Choosing The Right Sunscreen
Using a sunscreen all year round is hands down one of the best, but least followed, skincare tips.
UV rays from sunlight cause ageing and skin cancer and are present all year round, even on cloudy days. That’s why you need to protect your skin from DNA damage with a broad-spectrum sunscreen, applied every single day.
Sounds easy, right?!
Unfortunately, not all sunscreens are created equal and there are literally hundreds of them available to choose from. So, where do you start and how do you make sure you choose the right one for you?
It all starts with understanding that there are essentially two different types of sunscreen.
SUNSCREENS: PHYSICAL OR CHEMICAL?
Did you even know there was a difference? I certainly didn’t for many years. When you’re choosing the right one for you, how can you tell which is better for sensitive skin or for spot-prone skin? Or for body or face?
Let’s talk about the main differences, so that you can make an informed choice.

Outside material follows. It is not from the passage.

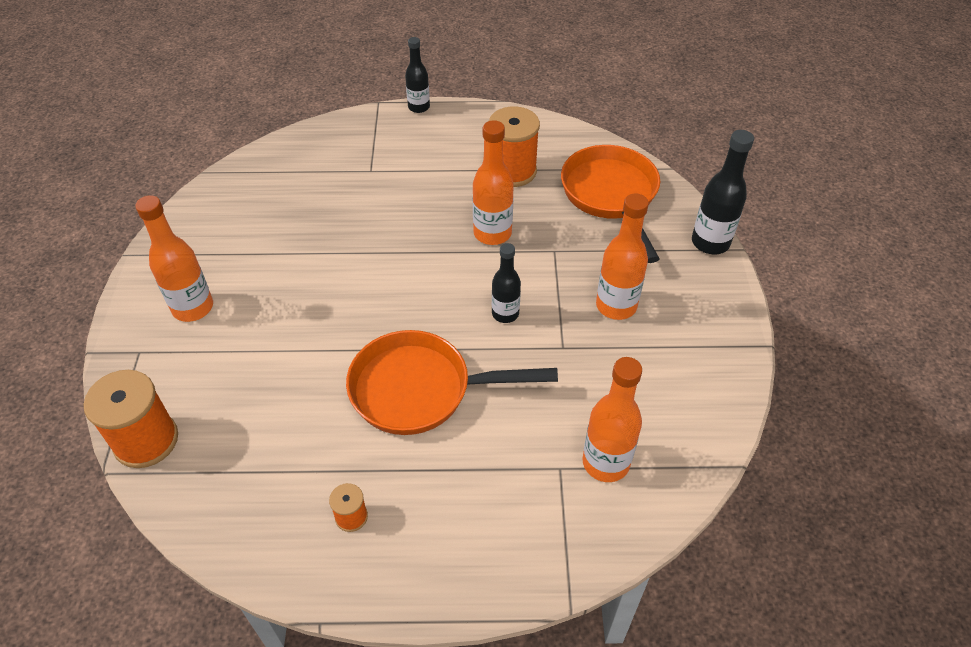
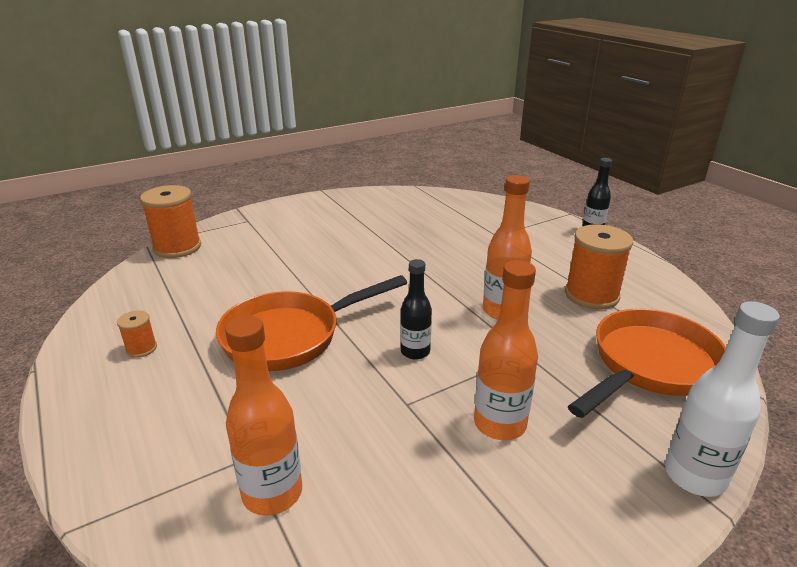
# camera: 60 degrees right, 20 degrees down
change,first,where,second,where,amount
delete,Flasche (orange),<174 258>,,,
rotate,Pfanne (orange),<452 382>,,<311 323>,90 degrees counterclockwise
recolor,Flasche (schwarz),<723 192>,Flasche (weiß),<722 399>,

Physical sunscreens contain active mineral ingredients, such as titanium dioxide or zinc oxide. They work by sitting as a physical barrier (hence the name) on top of your skin, to deflect damaging UV rays away from the skin.
Physical sunscreens pros
- They are naturally broad spectrum, offering both UVA and UVB protection via direct deflection of the rays away from your skin.
- They protect you from the sun as soon as they’re applied, so you’re ready to go!

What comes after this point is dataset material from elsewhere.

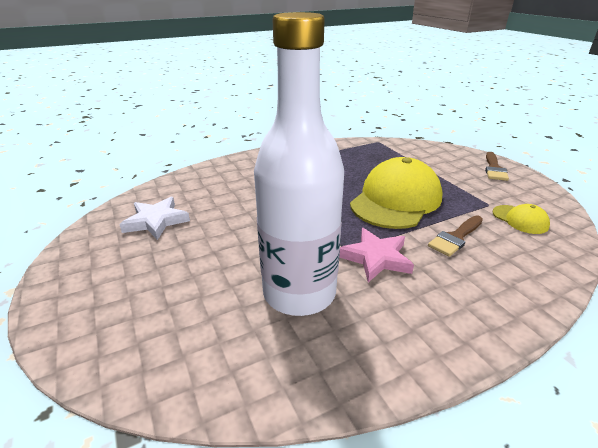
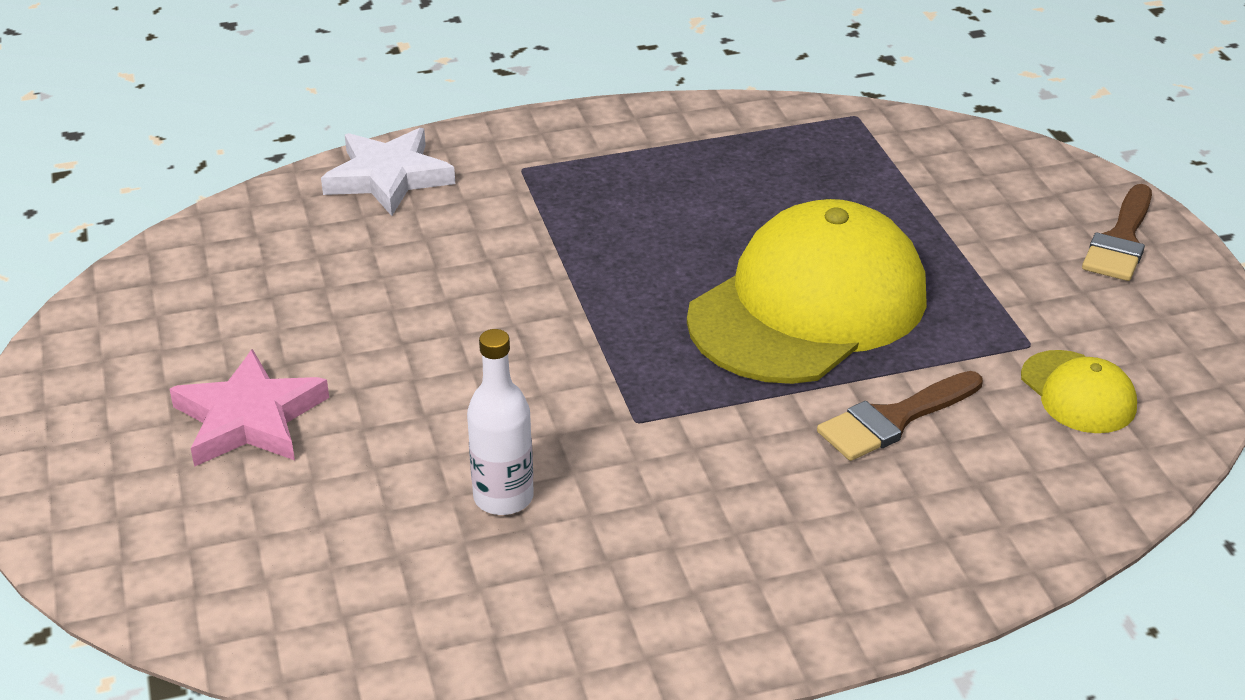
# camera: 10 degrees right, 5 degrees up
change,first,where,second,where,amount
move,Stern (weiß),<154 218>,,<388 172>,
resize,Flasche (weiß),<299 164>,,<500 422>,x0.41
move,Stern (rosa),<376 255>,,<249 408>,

- They are very good for sensitive skin as they’re less likely to cause a reaction or irritation. In fact, they can have an anti-inflammatory effect, which eliminates the risk of breakouts too.

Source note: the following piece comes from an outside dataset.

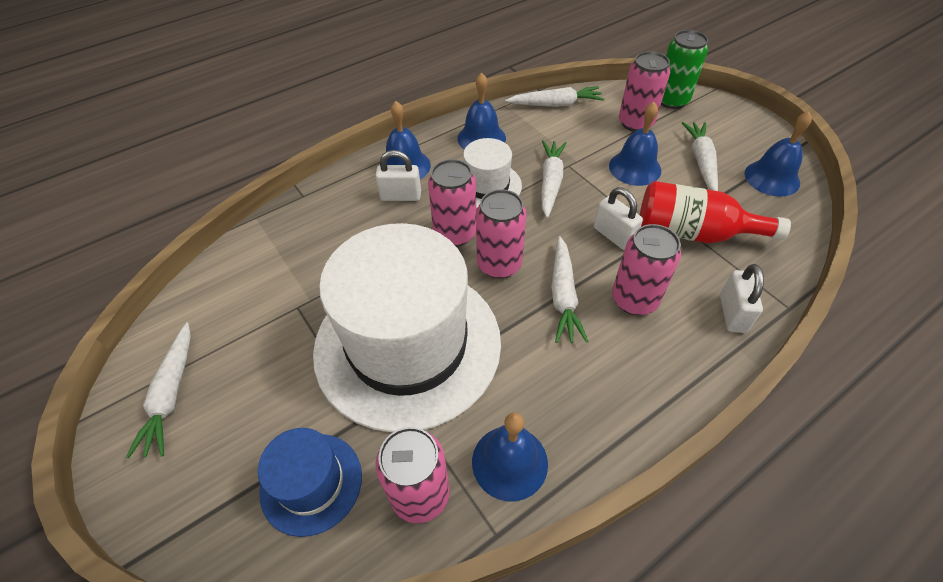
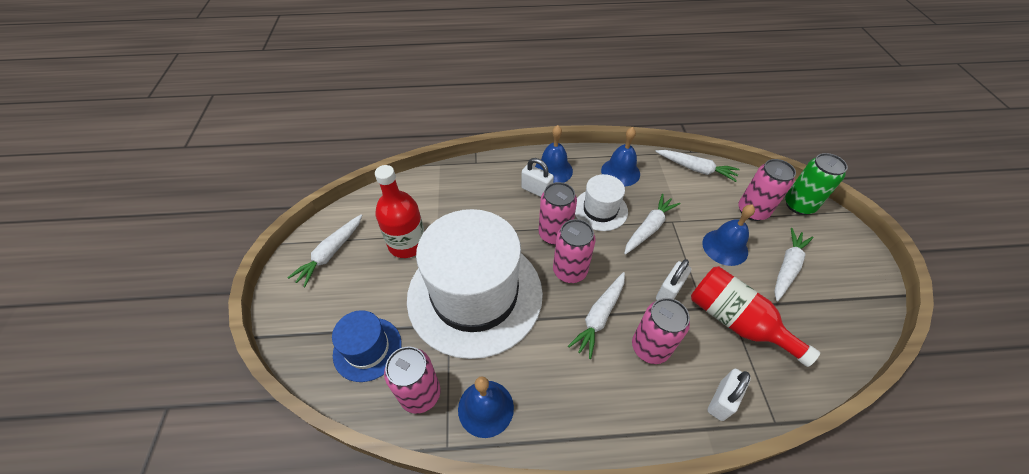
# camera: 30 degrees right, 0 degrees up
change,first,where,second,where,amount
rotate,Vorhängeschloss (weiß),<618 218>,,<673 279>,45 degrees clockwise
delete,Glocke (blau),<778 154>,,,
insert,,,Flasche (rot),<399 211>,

- They deflect the heat away from the skin. This makes them a much better option for rosacea and redness-prone skin; if you suffer from this you will know that your skin is made worse by the heat
- They are better for acne and spot-prone skin as they are less likely to clog your pores
- They last longer when in direct UV light and providing you don’t rub them off/sweat/get your skin wet, a single application can last all day
Physical sunscreen cons
- They can rub off, be rinsed off or removed from your skin by sweat. In these circumstances they would need to be reapplied
- Depending on the brand, they can sometimes leave a whiteish film on the skin, making it difficult for those with darker skin types to blend them in so that they can’t be seen
- They can require more effort to be rubbed in, as they tend to be thicker in consistency
- If they are not applied to cover the skin in its entirety, UV light can penetrate through the gaps between the sunscreen molecules and cause sunburn.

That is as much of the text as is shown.